#### DATA SHOWN

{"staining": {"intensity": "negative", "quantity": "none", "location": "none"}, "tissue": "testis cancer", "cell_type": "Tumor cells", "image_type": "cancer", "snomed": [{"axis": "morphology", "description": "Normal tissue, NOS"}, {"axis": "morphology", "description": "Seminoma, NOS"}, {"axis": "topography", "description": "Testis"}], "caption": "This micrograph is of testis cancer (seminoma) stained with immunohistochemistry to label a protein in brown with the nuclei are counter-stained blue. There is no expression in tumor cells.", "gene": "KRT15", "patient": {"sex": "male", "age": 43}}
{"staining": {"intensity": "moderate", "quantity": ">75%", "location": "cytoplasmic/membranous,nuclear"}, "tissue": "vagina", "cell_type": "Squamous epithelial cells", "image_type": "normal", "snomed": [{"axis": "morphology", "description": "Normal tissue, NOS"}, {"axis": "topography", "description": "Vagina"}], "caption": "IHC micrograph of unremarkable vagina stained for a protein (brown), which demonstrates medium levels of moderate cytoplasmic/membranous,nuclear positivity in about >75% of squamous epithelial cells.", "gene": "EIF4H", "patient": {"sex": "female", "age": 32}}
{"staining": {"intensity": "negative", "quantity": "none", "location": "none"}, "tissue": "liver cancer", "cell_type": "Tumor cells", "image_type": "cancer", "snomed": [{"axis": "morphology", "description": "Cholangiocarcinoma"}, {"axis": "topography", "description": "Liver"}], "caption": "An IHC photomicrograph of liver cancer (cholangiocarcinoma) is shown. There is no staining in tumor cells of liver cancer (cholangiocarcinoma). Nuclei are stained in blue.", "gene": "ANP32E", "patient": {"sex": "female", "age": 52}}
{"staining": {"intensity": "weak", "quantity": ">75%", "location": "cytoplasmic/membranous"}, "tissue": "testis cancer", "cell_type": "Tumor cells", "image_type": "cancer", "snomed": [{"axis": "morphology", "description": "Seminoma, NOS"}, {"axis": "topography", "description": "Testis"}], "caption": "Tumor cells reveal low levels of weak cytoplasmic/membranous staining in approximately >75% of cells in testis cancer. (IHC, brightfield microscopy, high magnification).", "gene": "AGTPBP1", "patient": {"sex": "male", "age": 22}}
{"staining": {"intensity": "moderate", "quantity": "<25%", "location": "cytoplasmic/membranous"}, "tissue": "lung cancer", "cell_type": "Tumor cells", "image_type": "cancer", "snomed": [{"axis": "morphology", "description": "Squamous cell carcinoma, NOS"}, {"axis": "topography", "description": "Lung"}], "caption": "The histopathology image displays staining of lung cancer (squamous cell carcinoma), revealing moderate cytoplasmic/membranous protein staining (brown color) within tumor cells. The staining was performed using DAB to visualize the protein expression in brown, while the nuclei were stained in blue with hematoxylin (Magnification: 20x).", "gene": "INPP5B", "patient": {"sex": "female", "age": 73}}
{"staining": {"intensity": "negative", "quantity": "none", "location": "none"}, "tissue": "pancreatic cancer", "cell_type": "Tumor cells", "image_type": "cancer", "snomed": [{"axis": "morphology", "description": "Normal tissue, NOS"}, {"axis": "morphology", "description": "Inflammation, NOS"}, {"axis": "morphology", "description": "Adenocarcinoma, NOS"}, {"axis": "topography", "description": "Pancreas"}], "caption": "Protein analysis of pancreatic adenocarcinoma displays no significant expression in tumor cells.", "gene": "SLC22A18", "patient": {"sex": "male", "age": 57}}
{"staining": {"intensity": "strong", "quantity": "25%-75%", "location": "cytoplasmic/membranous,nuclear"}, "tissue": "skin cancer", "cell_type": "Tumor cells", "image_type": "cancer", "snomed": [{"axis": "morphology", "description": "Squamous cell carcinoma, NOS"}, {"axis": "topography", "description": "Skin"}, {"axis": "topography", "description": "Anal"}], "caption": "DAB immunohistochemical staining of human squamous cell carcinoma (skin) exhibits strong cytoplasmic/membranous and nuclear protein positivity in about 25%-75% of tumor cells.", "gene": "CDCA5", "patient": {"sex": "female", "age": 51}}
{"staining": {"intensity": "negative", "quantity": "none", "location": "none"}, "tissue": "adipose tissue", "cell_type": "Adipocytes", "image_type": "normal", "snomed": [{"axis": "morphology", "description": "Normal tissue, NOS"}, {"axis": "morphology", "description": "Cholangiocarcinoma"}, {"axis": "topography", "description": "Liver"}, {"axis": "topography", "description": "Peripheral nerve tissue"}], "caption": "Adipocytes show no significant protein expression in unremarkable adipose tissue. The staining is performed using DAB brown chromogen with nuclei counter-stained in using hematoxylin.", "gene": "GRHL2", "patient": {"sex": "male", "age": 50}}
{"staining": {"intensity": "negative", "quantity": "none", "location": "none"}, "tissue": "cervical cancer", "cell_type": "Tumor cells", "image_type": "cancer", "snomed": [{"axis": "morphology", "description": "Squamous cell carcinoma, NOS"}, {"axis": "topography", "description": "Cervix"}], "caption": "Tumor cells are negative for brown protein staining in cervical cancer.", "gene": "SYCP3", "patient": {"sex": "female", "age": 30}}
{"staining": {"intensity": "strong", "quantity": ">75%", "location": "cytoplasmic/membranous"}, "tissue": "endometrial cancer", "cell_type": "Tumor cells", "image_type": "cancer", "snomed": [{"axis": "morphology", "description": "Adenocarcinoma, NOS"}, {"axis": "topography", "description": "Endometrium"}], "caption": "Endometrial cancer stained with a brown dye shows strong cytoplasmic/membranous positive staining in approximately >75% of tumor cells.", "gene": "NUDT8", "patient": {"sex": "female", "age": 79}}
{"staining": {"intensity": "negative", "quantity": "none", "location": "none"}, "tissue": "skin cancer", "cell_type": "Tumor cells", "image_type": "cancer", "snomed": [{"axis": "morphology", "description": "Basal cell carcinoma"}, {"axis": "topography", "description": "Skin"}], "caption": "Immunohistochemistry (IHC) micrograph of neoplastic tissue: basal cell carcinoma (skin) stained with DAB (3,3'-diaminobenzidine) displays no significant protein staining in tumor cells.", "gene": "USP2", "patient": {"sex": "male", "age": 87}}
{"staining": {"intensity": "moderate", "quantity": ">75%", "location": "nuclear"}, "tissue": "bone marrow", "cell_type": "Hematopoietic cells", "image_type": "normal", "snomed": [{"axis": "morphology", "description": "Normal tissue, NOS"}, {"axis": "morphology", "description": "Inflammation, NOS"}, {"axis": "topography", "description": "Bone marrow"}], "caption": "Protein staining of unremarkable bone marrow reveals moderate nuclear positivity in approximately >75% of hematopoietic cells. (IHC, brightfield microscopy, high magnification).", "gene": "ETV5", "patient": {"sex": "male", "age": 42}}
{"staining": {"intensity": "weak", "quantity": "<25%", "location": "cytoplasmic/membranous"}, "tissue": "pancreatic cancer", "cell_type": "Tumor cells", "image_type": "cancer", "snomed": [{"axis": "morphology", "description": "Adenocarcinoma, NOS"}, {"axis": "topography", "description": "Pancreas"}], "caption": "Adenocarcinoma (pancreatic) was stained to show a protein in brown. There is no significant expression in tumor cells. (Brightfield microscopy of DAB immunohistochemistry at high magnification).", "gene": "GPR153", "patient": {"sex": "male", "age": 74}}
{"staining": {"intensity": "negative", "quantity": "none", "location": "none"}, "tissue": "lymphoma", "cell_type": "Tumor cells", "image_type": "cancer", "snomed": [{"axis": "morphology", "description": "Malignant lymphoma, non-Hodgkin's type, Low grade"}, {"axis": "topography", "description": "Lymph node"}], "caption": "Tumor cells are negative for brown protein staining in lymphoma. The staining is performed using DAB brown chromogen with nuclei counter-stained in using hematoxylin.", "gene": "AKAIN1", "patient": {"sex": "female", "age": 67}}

########

# TASK OBJECTIVE:
Keep every word the same and copy out all of the entries.

# TASK RESULT:
{"staining": {"intensity": "negative", "quantity": "none", "location": "none"}, "tissue": "testis cancer", "cell_type": "Tumor cells", "image_type": "cancer", "snomed": [{"axis": "morphology", "description": "Normal tissue, NOS"}, {"axis": "morphology", "description": "Seminoma, NOS"}, {"axis": "topography", "description": "Testis"}], "caption": "This micrograph is of testis cancer (seminoma) stained with immunohistochemistry to label a protein in brown with the nuclei are counter-stained blue. There is no expression in tumor cells.", "gene": "KRT15", "patient": {"sex": "male", "age": 43}}
{"staining": {"intensity": "moderate", "quantity": ">75%", "location": "cytoplasmic/membranous,nuclear"}, "tissue": "vagina", "cell_type": "Squamous epithelial cells", "image_type": "normal", "snomed": [{"axis": "morphology", "description": "Normal tissue, NOS"}, {"axis": "topography", "description": "Vagina"}], "caption": "IHC micrograph of unremarkable vagina stained for a protein (brown), which demonstrates medium levels of moderate cytoplasmic/membranous,nuclear positivity in about >75% of squamous epithelial cells.", "gene": "EIF4H", "patient": {"sex": "female", "age": 32}}
{"staining": {"intensity": "negative", "quantity": "none", "location": "none"}, "tissue": "liver cancer", "cell_type": "Tumor cells", "image_type": "cancer", "snomed": [{"axis": "morphology", "description": "Cholangiocarcinoma"}, {"axis": "topography", "description": "Liver"}], "caption": "An IHC photomicrograph of liver cancer (cholangiocarcinoma) is shown. There is no staining in tumor cells of liver cancer (cholangiocarcinoma). Nuclei are stained in blue.", "gene": "ANP32E", "patient": {"sex": "female", "age": 52}}
{"staining": {"intensity": "weak", "quantity": ">75%", "location": "cytoplasmic/membranous"}, "tissue": "testis cancer", "cell_type": "Tumor cells", "image_type": "cancer", "snomed": [{"axis": "morphology", "description": "Seminoma, NOS"}, {"axis": "topography", "description": "Testis"}], "caption": "Tumor cells reveal low levels of weak cytoplasmic/membranous staining in approximately >75% of cells in testis cancer. (IHC, brightfield microscopy, high magnification).", "gene": "AGTPBP1", "patient": {"sex": "male", "age": 22}}
{"staining": {"intensity": "moderate", "quantity": "<25%", "location": "cytoplasmic/membranous"}, "tissue": "lung cancer", "cell_type": "Tumor cells", "image_type": "cancer", "snomed": [{"axis": "morphology", "description": "Squamous cell carcinoma, NOS"}, {"axis": "topography", "description": "Lung"}], "caption": "The histopathology image displays staining of lung cancer (squamous cell carcinoma), revealing moderate cytoplasmic/membranous protein staining (brown color) within tumor cells. The staining was performed using DAB to visualize the protein expression in brown, while the nuclei were stained in blue with hematoxylin (Magnification: 20x).", "gene": "INPP5B", "patient": {"sex": "female", "age": 73}}
{"staining": {"intensity": "negative", "quantity": "none", "location": "none"}, "tissue": "pancreatic cancer", "cell_type": "Tumor cells", "image_type": "cancer", "snomed": [{"axis": "morphology", "description": "Normal tissue, NOS"}, {"axis": "morphology", "description": "Inflammation, NOS"}, {"axis": "morphology", "description": "Adenocarcinoma, NOS"}, {"axis": "topography", "description": "Pancreas"}], "caption": "Protein analysis of pancreatic adenocarcinoma displays no significant expression in tumor cells.", "gene": "SLC22A18", "patient": {"sex": "male", "age": 57}}
{"staining": {"intensity": "strong", "quantity": "25%-75%", "location": "cytoplasmic/membranous,nuclear"}, "tissue": "skin cancer", "cell_type": "Tumor cells", "image_type": "cancer", "snomed": [{"axis": "morphology", "description": "Squamous cell carcinoma, NOS"}, {"axis": "topography", "description": "Skin"}, {"axis": "topography", "description": "Anal"}], "caption": "DAB immunohistochemical staining of human squamous cell carcinoma (skin) exhibits strong cytoplasmic/membranous and nuclear protein positivity in about 25%-75% of tumor cells.", "gene": "CDCA5", "patient": {"sex": "female", "age": 51}}
{"staining": {"intensity": "negative", "quantity": "none", "location": "none"}, "tissue": "adipose tissue", "cell_type": "Adipocytes", "image_type": "normal", "snomed": [{"axis": "morphology", "description": "Normal tissue, NOS"}, {"axis": "morphology", "description": "Cholangiocarcinoma"}, {"axis": "topography", "description": "Liver"}, {"axis": "topography", "description": "Peripheral nerve tissue"}], "caption": "Adipocytes show no significant protein expression in unremarkable adipose tissue. The staining is performed using DAB brown chromogen with nuclei counter-stained in using hematoxylin.", "gene": "GRHL2", "patient": {"sex": "male", "age": 50}}
{"staining": {"intensity": "negative", "quantity": "none", "location": "none"}, "tissue": "cervical cancer", "cell_type": "Tumor cells", "image_type": "cancer", "snomed": [{"axis": "morphology", "description": "Squamous cell carcinoma, NOS"}, {"axis": "topography", "description": "Cervix"}], "caption": "Tumor cells are negative for brown protein staining in cervical cancer.", "gene": "SYCP3", "patient": {"sex": "female", "age": 30}}
{"staining": {"intensity": "strong", "quantity": ">75%", "location": "cytoplasmic/membranous"}, "tissue": "endometrial cancer", "cell_type": "Tumor cells", "image_type": "cancer", "snomed": [{"axis": "morphology", "description": "Adenocarcinoma, NOS"}, {"axis": "topography", "description": "Endometrium"}], "caption": "Endometrial cancer stained with a brown dye shows strong cytoplasmic/membranous positive staining in approximately >75% of tumor cells.", "gene": "NUDT8", "patient": {"sex": "female", "age": 79}}
{"staining": {"intensity": "negative", "quantity": "none", "location": "none"}, "tissue": "skin cancer", "cell_type": "Tumor cells", "image_type": "cancer", "snomed": [{"axis": "morphology", "description": "Basal cell carcinoma"}, {"axis": "topography", "description": "Skin"}], "caption": "Immunohistochemistry (IHC) micrograph of neoplastic tissue: basal cell carcinoma (skin) stained with DAB (3,3'-diaminobenzidine) displays no significant protein staining in tumor cells.", "gene": "USP2", "patient": {"sex": "male", "age": 87}}
{"staining": {"intensity": "moderate", "quantity": ">75%", "location": "nuclear"}, "tissue": "bone marrow", "cell_type": "Hematopoietic cells", "image_type": "normal", "snomed": [{"axis": "morphology", "description": "Normal tissue, NOS"}, {"axis": "morphology", "description": "Inflammation, NOS"}, {"axis": "topography", "description": "Bone marrow"}], "caption": "Protein staining of unremarkable bone marrow reveals moderate nuclear positivity in approximately >75% of hematopoietic cells. (IHC, brightfield microscopy, high magnification).", "gene": "ETV5", "patient": {"sex": "male", "age": 42}}
{"staining": {"intensity": "weak", "quantity": "<25%", "location": "cytoplasmic/membranous"}, "tissue": "pancreatic cancer", "cell_type": "Tumor cells", "image_type": "cancer", "snomed": [{"axis": "morphology", "description": "Adenocarcinoma, NOS"}, {"axis": "topography", "description": "Pancreas"}], "caption": "Adenocarcinoma (pancreatic) was stained to show a protein in brown. There is no significant expression in tumor cells. (Brightfield microscopy of DAB immunohistochemistry at high magnification).", "gene": "GPR153", "patient": {"sex": "male", "age": 74}}
{"staining": {"intensity": "negative", "quantity": "none", "location": "none"}, "tissue": "lymphoma", "cell_type": "Tumor cells", "image_type": "cancer", "snomed": [{"axis": "morphology", "description": "Malignant lymphoma, non-Hodgkin's type, Low grade"}, {"axis": "topography", "description": "Lymph node"}], "caption": "Tumor cells are negative for brown protein staining in lymphoma. The staining is performed using DAB brown chromogen with nuclei counter-stained in using hematoxylin.", "gene": "AKAIN1", "patient": {"sex": "female", "age": 67}}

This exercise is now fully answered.